> **About this task**
Filter the entries below, keeping every line that has the word "alone".

───── Recorded data

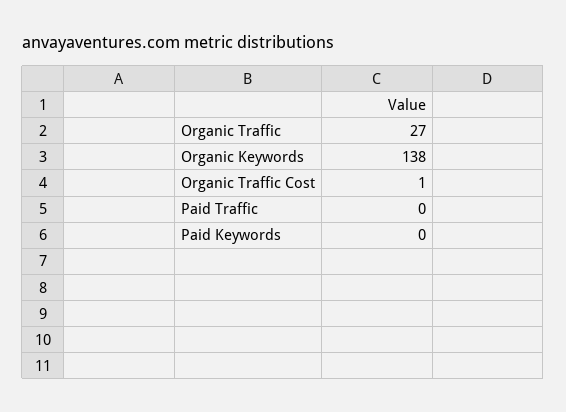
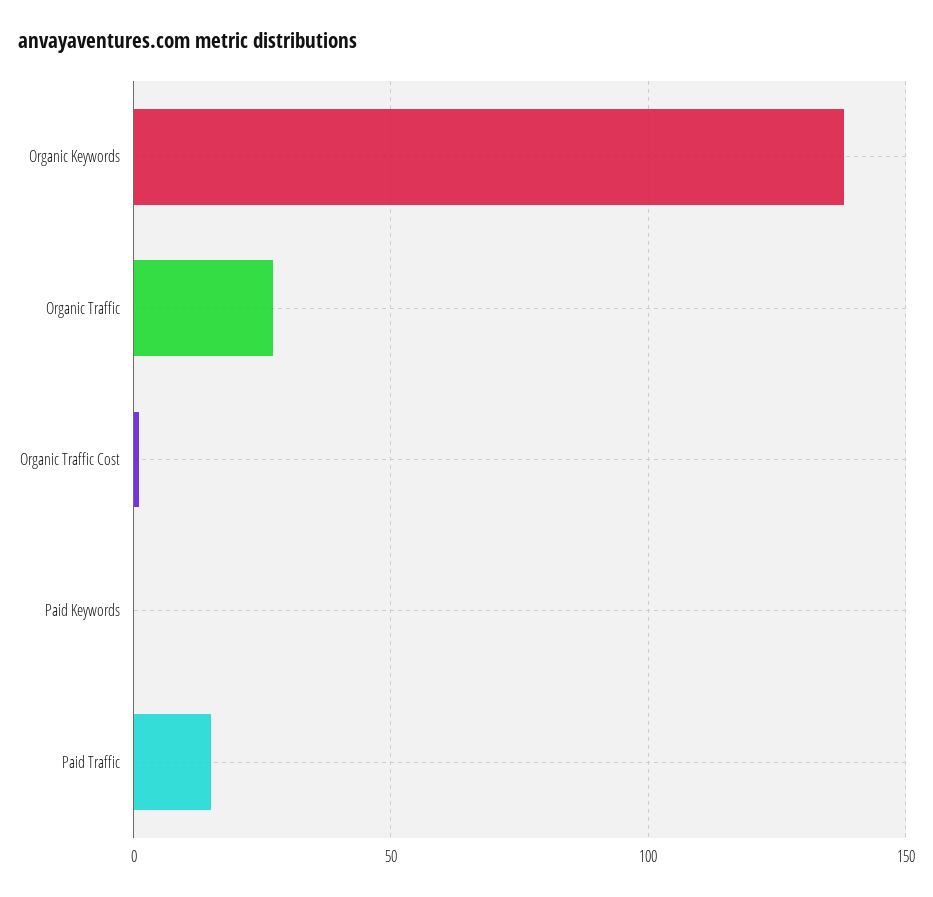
  {
    "Organic Traffic": 27,
    "Organic Keywords": 138,
    "Organic Traffic Cost": 1,
-   "Paid Traffic": 0,
+   "Paid Traffic": 15,
    "Paid Keywords": 0
  }

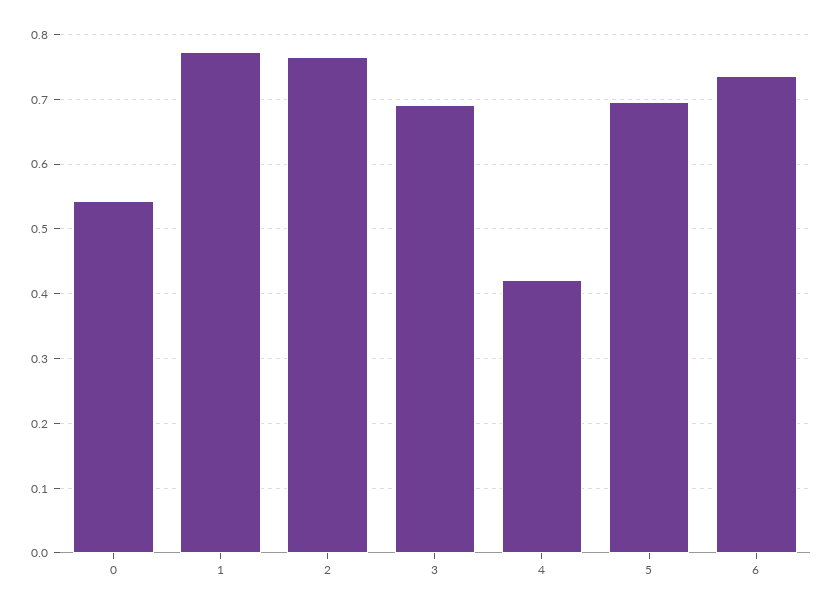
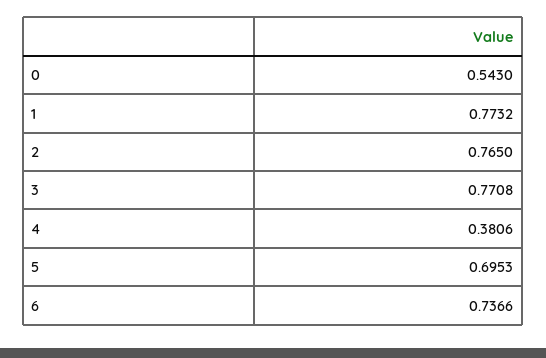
  {
    "0": 0.543,
    "1": 0.7732,
    "2": 0.765,
-   "3": 0.69,
+   "3": 0.7708,
-   "4": 0.42,
+   "4": 0.3806,
    "5": 0.6953,
    "6": 0.7366
  }

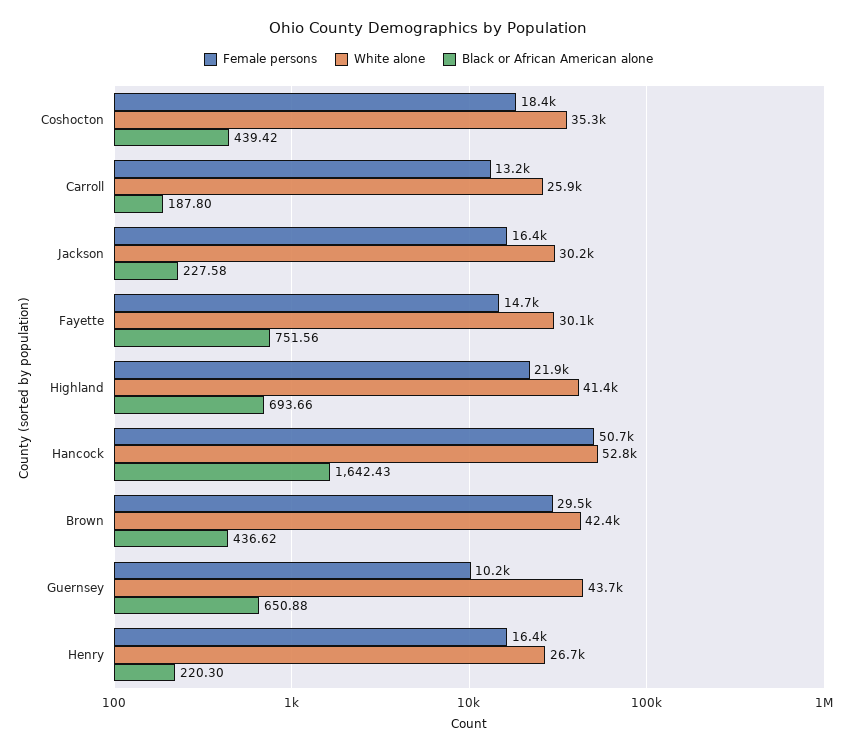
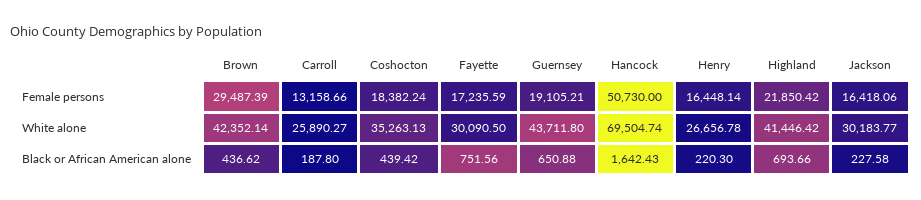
  {
    "Female persons": {
      "Coshocton": 18382.24,
      "Carroll": 13158.66,
      "Jackson": 16418.06,
-     "Fayette": 14700,
+     "Fayette": 17235.59,
      "Highland": 21850.42,
      "Hancock": 50730,
      "Brown": 29487.39,
-     "Guernsey": 10200,
+     "Guernsey": 19105.21,
      "Henry": 16448.14
    },
    "White alone": {
      "Coshocton": 35263.13,
      "Carroll": 25890.27,
      "Jackson": 30183.77,
      "Fayette": 30090.5,
      "Highland": 41446.42,
-     "Hancock": 52800,
+     "Hancock": 69504.74,
      "Brown": 42352.14,
      "Guernsey": 43711.8,
      "Henry": 26656.78
    },
    "Black or African American alone": {
      "Coshocton": 439.42,
      "Carroll": 187.8,
      "Jackson": 227.58,
      "Fayette": 751.56,
      "Highland": 693.66,
      "Hancock": 1642.43,
      "Brown": 436.62,
      "Guernsey": 650.88,
      "Henry": 220.3
    }
  }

──────────

> **Answer to this task**
    "White alone": {
    "Black or African American alone": {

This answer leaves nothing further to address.